また、我が実父は臍ヘルニアで、午後までしばらく立ち仕事をしていると突出してきてなんとも辛いとのことですが、お風呂に入ってしばらく温めているとそれがひとりでにポコリと元の位置に収まって楽になるのだそうです。
あるベテラン看護師によると、「本人が冷やしたいと思うなら冷やし、寒気がするなどで温めたいときは温めればよい」とのことです。自然な欲求に従って温めたいとき、または熱間があって冷却が気持ちよく感じるときなど夫々直感に従ってよいのだと思います。(が迷ったら冷却ですね)

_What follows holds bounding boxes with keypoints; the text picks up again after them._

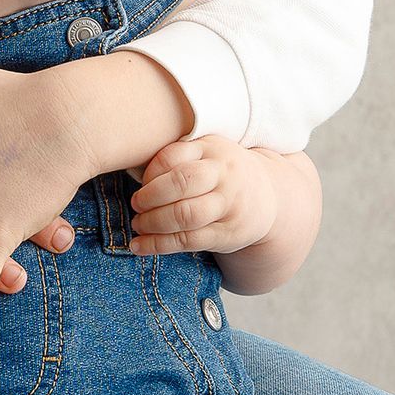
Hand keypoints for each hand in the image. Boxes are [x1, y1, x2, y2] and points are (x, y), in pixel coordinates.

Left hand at [129, 135, 279, 255]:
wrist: (268, 198)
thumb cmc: (221, 173)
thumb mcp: (206, 152)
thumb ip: (176, 156)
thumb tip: (126, 167)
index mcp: (212, 148)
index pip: (172, 155)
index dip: (149, 172)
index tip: (138, 182)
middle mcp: (224, 174)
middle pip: (181, 183)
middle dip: (149, 197)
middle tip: (136, 205)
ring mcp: (229, 205)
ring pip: (185, 215)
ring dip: (153, 223)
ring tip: (138, 224)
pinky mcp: (228, 234)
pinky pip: (188, 241)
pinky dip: (158, 245)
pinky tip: (139, 246)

痛みも炎症も、それらに伴うと言われる様々な症状すべて、自然の反応なので悪い事ではありません。
しかし医療が発展した社会では、これらの症状を取ることを「治療」として行うことが多いため、私たちもいつしか出血、発熱などの症状をあってはならないものと認識するようになってきました。
冷却は症状を取り去るためではなく、お痛みをできるだけ感じにくくしつつ、そこに血液循環を促すために行います。
ヒトは病気や飢餓では死なないが、それへの恐怖によって命を落とすことがあるそうです。
Y様に、お身体に起こっている自然な反応は心配せず、リラックスして受け入れ、もちろん安静にして身体の反応に抗わないようにと申し伝えました。
恐怖や緊張は痛みを増幅し、エネルギーを消耗してしまいます。
食欲がないのに食べ過ぎてしまうことも同じです。
絶食は消化器官に休息を与えます。エネルギーは温存し回復のためにこそ使いましょう。
リフレクソロジーは神経システムを通じ内臓へエネルギーを充電します。